Chemical and physical data
- Formula: C_{17}H_{23}NO
- Molar mass: 257.377 g·mol^{−1}
- 3D model (JSmol): Interactive image;
- SMILES CC1(C2=C(CCO1)C3=CC=CC=C3C2)CCN(C)C;
- InChI InChI=1S/C17H23NO/c1-17(9-10-18(2)3)16-12-13-6-4-5-7-14(13)15(16)8-11-19-17/h4-7H,8-12H2,1-3H3; Key:AMJPIGOYWBNJLP-UHFFFAOYSA-N;

= Pirandamine =

Chemical compound

Pirandamine (AY-23,713) is a tricyclic derivative which acts as a selective serotonin reuptake inhibitor (SSRI). It was investigated in the 1970s as a potential antidepressant but clinical development was not commenced and it was never marketed. Pirandamine is structurally related to tandamine, which, in contrast, is a selective norepinephrine reuptake inhibitor.

==Synthesis==
Pirandamine can be synthesized starting from 1-indanone. The Reformatsky reaction between 1-indanone (1) and ethyl bromoacetate in the presence of zinc gives ethyl 2-(1-hydroxy-2,3-dihydroinden-1-yl)acetate (2). The reduction of the ester with ester with lithium aluminum hydride (LiAlH_{4}) gives 1-(2-hydroxyethyl)-2,3-dihydroinden-1-ol (3). Acid-catalyzed dehydration then leads to indene-3-ethanol (4).

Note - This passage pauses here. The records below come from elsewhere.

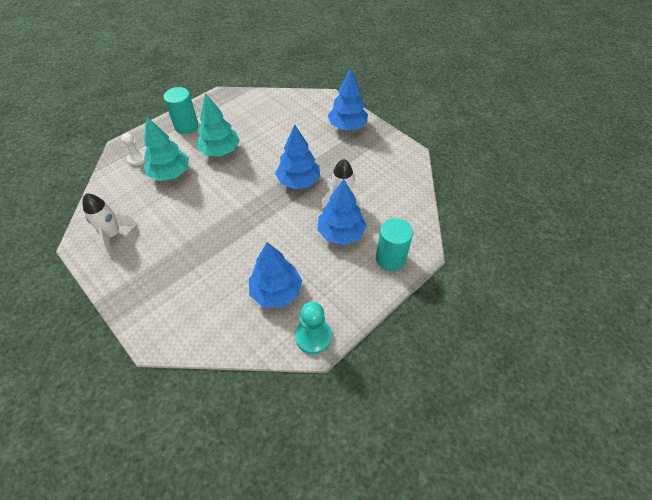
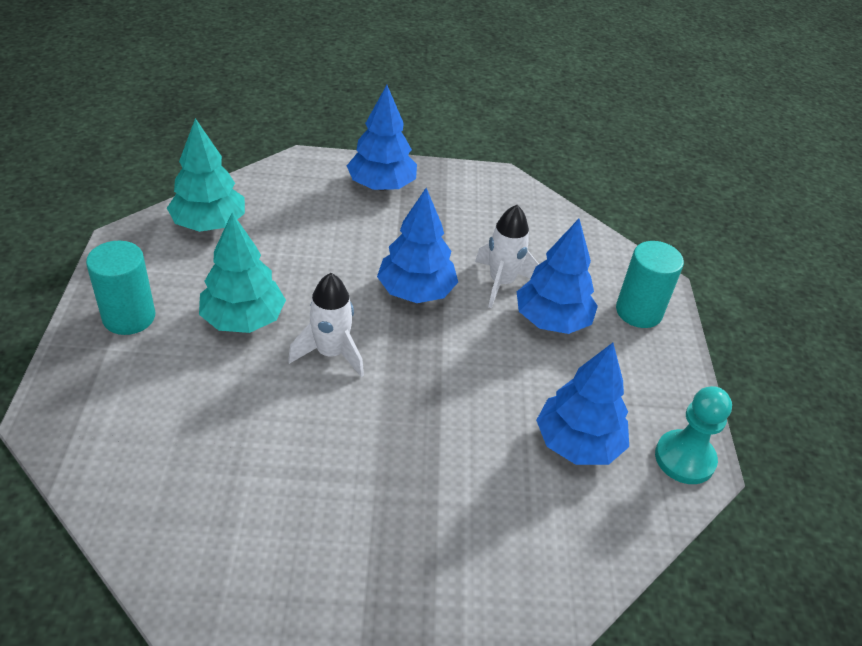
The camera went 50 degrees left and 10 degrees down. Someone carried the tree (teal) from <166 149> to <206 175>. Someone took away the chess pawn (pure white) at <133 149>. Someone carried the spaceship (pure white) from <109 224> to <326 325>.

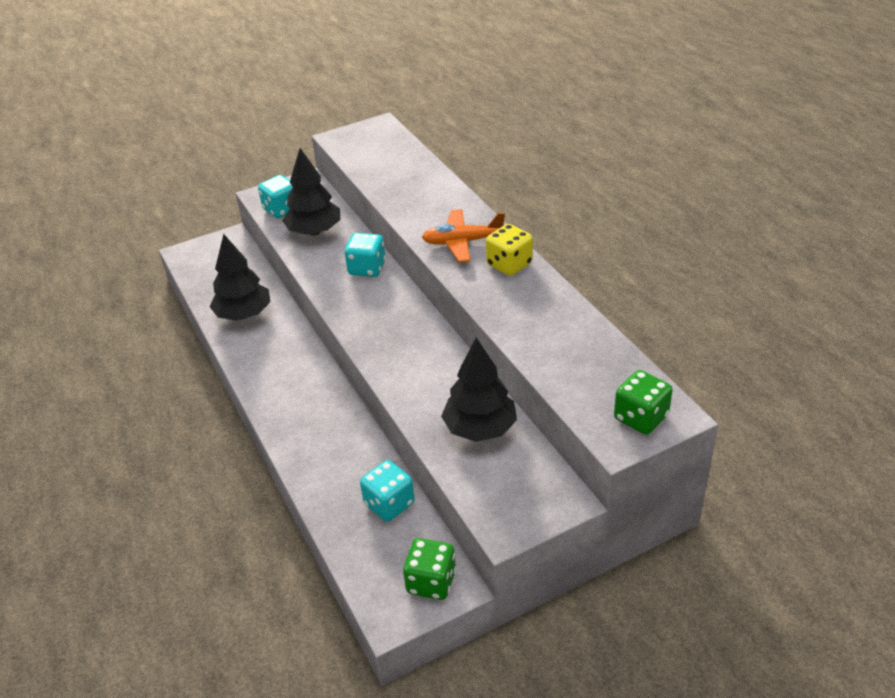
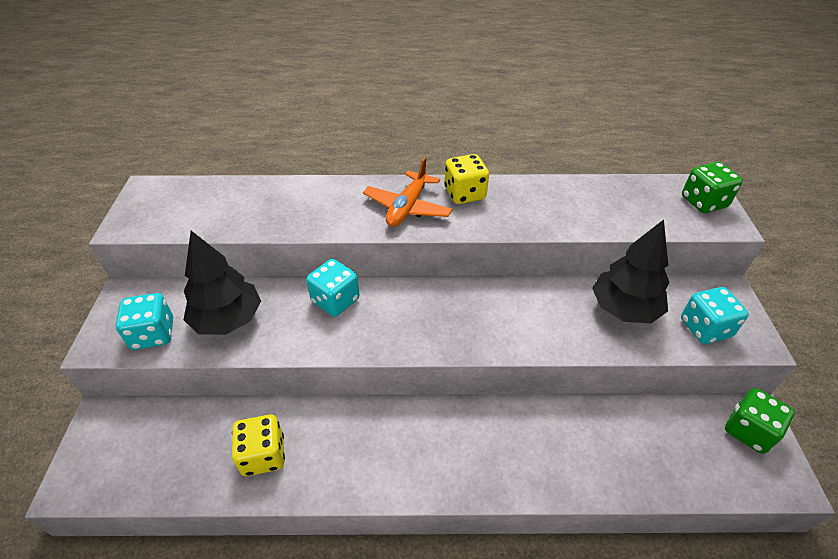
The camera went 65 degrees left and 5 degrees up. Someone swapped the tree (jet-black) at <240 277> for the die (yellow) at <258 445>. Someone carried the die (teal) from <387 491> to <715 315>.

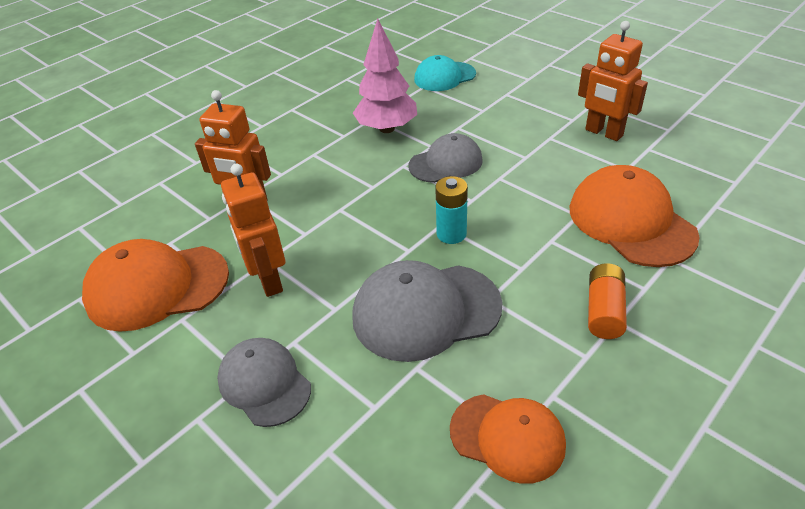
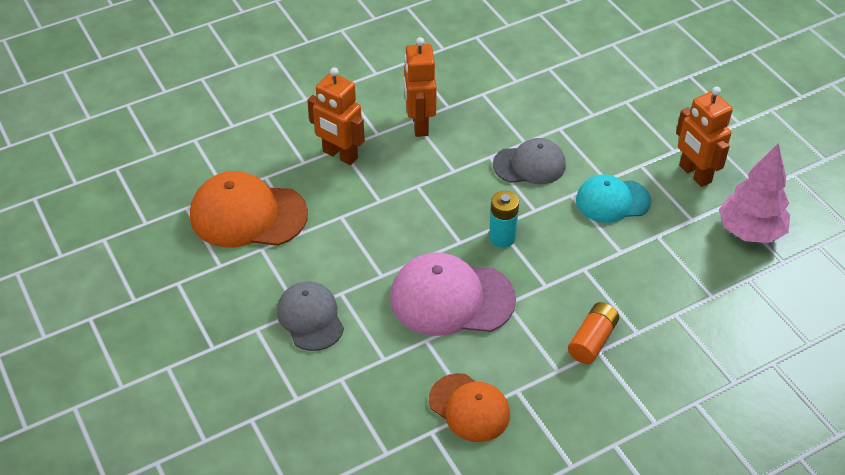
The camera went 15 degrees right and 5 degrees up. Someone carried the tree (rosy) from <385 75> to <754 193>. Someone carried the baseball cap (teal) from <445 73> to <613 199>. Someone carried the toy robot (bright orange) from <253 230> to <420 87>. Someone took away the baseball cap (bright orange) at <634 216>. Someone repainted the baseball cap (grey) at <427 311>, which became the baseball cap (rosy) at <453 294>.

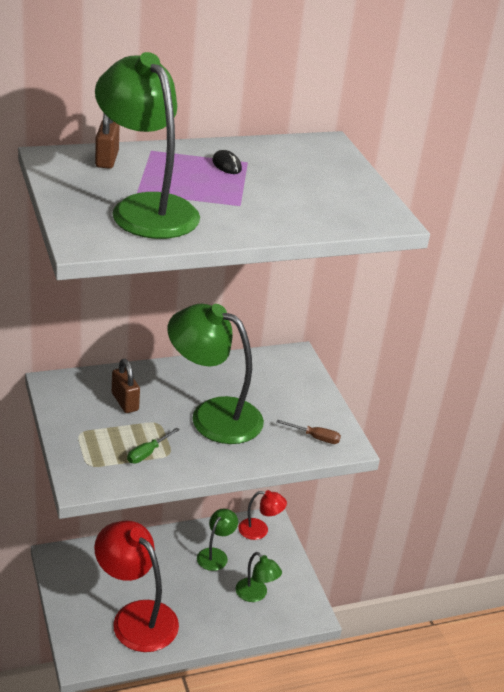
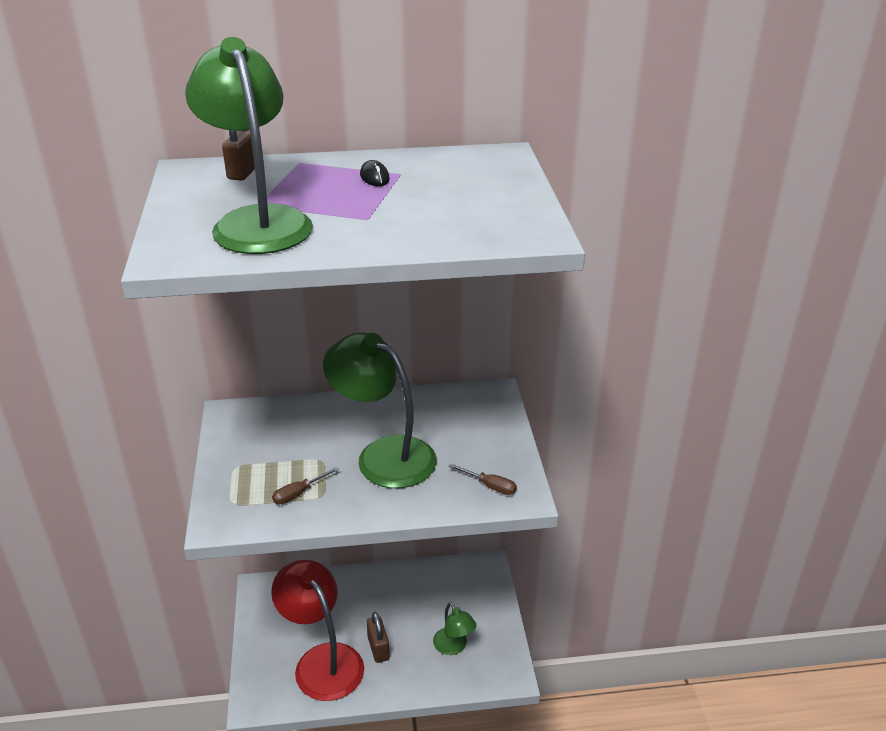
The camera went 15 degrees right and 0 degrees up. Someone carried the small lock (russet) from <126 386> to <378 637>. Someone repainted the hand screwdriver (leaf-green) at <153 446>, which became the hand screwdriver (russet) at <305 485>. Someone took away the reading lamp (crimson) at <262 515>. Someone took away the reading lamp (leaf-green) at <217 540>.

Acid-catalyzed condensation with ethyl acetoacetate then gives (5). The saponification of the ester then gives the corresponding acid. The reaction of this with ethyl chloroformate gives a mixed anhydride, and further reaction of this with dimethylamine then leads to the amide (6). Reduction with lithium aluminium hydride completes the synthesis of pirandamine (7).